ANHAND DER ANGABEN —
(A) Bring die Zeilen der Einträge vom Anfang bis einschließlich der Zeile, die „répondrons dans les meilleurs délais.“ enthält, in eine JSON-Liste aus Zeichenketten, eine je Zeile und ohne Leerzeilen.
(B) Führe den Text über die Feldlafette C/64 ab der Stelle fort, an der er endet.

--- DOKUMENTTEXT ---

Lafetten: Die Wände der Feldlafette C/64 waren ähnlich geformt wie die der Feldlafette C/61, waren jedoch nur für das Schildzapfenlager ausgeschnitten. Die Ausschnitte für die Achsfutter sowie die Wanddurchbrüche für die Richtwelle entfielen. Dadurch konnten die Wandstärken deutlich reduziert werden, was letztlich zu der oben genannten Gewichtsreduzierung führte. In die Lafette war jetzt eine Wellenrichtmaschine mit doppelter Gewindespindel eingebaut. Diese hatte gegenüber der Ausführung C/61 den großen Vorteil, dass sich auf Grund der Doppelspindel die Richtzeit deutlich reduzierte. Außerdem stand die Richtsohle bei dieser Ausführung nicht mehr auf der Richtspindel auf, sondern war hängend angeordnet, was in Bezug auf die Haltbarkeit große Vorteile bot. Die Achse war jetzt aus Gussstahl gefertigt. Auf Grund des Wegfalls der Achsfutter musste sie durch seitlich angebrachte Diagonalstreben stabilisiert werden. Als Räder wurden jetzt sogenannte „Thonet’sche Räder“ verwendet. Diese bestanden aus einer bronzenen Nabe, zwölf Speichen und dem Felgenkranz mit dem eisernen Radreifen. Der Durchmesser der Räder betrug 59,20 Zoll. Die 6-pfündige Lafette hatte eine Lagerhöhe von 3 Fuß 7,20 Zoll bei einer Gleisbreite von 58,50 Zoll.
Technische Daten
Zur Umrechnung wurden die Zahlenwerte der preußischen Maß- und Gewichtsordnung vom 16. Mai 1816 zugrunde gelegt.[7]
- Kaliber: 3,5 Zoll = 9,15 cm
- Rohrlänge: 78 Zoll = 2,04 m
- Munitionstyp/ Gewicht[8]
- Granaten bestehend aus: Eisenkern, Bleimantel, Sprengladung, Zünder. Gesamtgewicht: 13¾ Pfund, hiervon betrug die Sprengladung 15 Loth.
- Brandgranaten. Diese enthielten nur 12 Loth Sprengladung. Zusätzlich kamen noch sechs Brander zu je 1,5 Loth hinzu. Das Gesamtgewicht erhöhte sich dadurch um 6 Loth.
- Kartätschen: Diese waren mit 41 Zinkkugeln zu je 5 Loth gefüllt. Gesamtgewicht: 9 Pfund.

--- EINTRÄGE ZUR ÜBUNG ---

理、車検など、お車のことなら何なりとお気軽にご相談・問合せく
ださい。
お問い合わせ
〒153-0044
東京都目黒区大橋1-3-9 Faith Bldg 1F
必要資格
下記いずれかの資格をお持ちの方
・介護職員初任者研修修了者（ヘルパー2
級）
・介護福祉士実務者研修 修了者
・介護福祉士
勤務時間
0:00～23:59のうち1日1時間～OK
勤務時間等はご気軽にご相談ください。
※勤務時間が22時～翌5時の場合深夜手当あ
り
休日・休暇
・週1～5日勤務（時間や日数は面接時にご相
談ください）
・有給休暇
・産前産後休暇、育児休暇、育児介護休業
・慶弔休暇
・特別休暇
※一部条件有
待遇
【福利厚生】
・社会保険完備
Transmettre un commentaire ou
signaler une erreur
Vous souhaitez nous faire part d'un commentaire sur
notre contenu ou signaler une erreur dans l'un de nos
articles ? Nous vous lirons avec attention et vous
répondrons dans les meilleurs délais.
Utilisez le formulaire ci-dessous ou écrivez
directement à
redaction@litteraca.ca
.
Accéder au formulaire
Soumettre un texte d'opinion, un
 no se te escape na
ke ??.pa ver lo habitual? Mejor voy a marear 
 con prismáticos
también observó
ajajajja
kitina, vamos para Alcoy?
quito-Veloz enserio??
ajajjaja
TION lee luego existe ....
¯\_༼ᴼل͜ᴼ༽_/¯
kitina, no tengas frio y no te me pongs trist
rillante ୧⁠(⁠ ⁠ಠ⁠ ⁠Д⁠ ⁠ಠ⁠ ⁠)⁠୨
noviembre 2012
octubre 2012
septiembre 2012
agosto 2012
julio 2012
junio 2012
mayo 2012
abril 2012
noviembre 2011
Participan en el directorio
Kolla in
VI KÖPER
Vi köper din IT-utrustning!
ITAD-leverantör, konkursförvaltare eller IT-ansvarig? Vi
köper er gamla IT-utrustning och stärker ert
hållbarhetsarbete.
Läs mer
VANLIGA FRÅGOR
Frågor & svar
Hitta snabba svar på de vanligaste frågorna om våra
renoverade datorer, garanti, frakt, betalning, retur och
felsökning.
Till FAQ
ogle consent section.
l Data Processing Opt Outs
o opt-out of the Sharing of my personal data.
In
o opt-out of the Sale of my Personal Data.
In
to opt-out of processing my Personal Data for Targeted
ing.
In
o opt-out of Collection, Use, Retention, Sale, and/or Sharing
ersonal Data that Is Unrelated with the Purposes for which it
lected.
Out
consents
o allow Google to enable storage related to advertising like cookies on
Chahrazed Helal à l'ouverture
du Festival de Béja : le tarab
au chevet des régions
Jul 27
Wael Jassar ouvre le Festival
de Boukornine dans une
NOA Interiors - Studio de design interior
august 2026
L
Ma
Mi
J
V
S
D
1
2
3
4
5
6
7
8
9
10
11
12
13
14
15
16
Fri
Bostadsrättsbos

---

ANTWORTEN FOLGEN UNTEN —
(A)
[
  "理、車検など、お車のことなら何なりとお気軽にご相談・問合せく",
  "ださい。",
  "お問い合わせ",
  "〒153-0044",
  "東京都目黒区大橋1-3-9 Faith Bldg 1F",
  "必要資格",
  "下記いずれかの資格をお持ちの方",
  "・介護職員初任者研修修了者（ヘルパー2",
  "級）",
  "・介護福祉士実務者研修 修了者",
  "・介護福祉士",
  "勤務時間",
  "0:00～23:59のうち1日1時間～OK",
  "勤務時間等はご気軽にご相談ください。",
  "※勤務時間が22時～翌5時の場合深夜手当あ",
  "り",
  "休日・休暇",
  "・週1～5日勤務（時間や日数は面接時にご相",
  "談ください）",
  "・有給休暇",
  "・産前産後休暇、育児休暇、育児介護休業",
  "・慶弔休暇",
  "・特別休暇",
  "※一部条件有",
  "待遇",
  "【福利厚生】",
  "・社会保険完備",
  "Transmettre un commentaire ou",
  "signaler une erreur",
  "Vous souhaitez nous faire part d'un commentaire sur",
  "notre contenu ou signaler une erreur dans l'un de nos",
  "articles ? Nous vous lirons avec attention et vous",
  "répondrons dans les meilleurs délais."
]

(B)
- Ladung: Geschossen wurde in der Regel mit 1,2 Pfund Geschützpulver im Kartuschbeutel. Für den sogenannten hohen Bogenschuss standen noch Kartuschen mit 0,6 und 0,3 Pfund Gewicht zur Verfügung.
- Züge: Der 6-Pfünder hatte 16 Keilzüge. Die Breite betrug am Ladungsraum 0,59 Zoll und an der Mündung 0,44 Zoll, bei einer Tiefe von 0,05 Zoll. Die Felder waren 0,10 bzw. 0,25 Zoll breit. Die Dralllänge betrug 16 Fuß.
- Gewicht: Das Geschütz wog komplett ausgerüstet 4120 Pfund.[9][10]
- Feldlafette ohne Ausrüstung: 992 Pfund
- Feldprotze ohne Ausrüstung: 889 Pfund
- Fünf Mann Personal (je 170 Pfund): 850 Pfund[11]
Literatur
- W. Witte: Die gezogenen Feldgeschütze C/61, C/64 und C/64/67. 3. Auflage, Ernst Siegfried Mittler und Sohn, Berlin 1867. (Nachdruck: J. Olmes, Krefeld 1971)
- J. Schott: Grundriss der Waffenlehre. Eduard Zernin, Darmstadt/Leipzig 1868.
Einzelnachweise
- Kriegs-Ministerium (Hrsg.): Armee-Verordnungs-Blatt. 5. Jahrgang, Nr. 18 v. 14. August 1871, S. 195, Ernst Siegfried Mittler und Sohn, Berlin.
- W. Witte: Die gezogenen Feldgeschütze C/61, C/64 und C/67. 3. Auflage, Ernst Siegfried Mittler und Sohn, Berlin 1867, S. 1. (Nachdruck: J. Olmes, Krefeld 1971)
- W. Witte: Die gezogenen Feldgeschütze C/61, C/64 und C/67. 3. Auflage, Ernst Siegfried Mittler und Sohn, Berlin 1867, S. 2. (Nachdruck: J. Olmes, Krefeld 1971)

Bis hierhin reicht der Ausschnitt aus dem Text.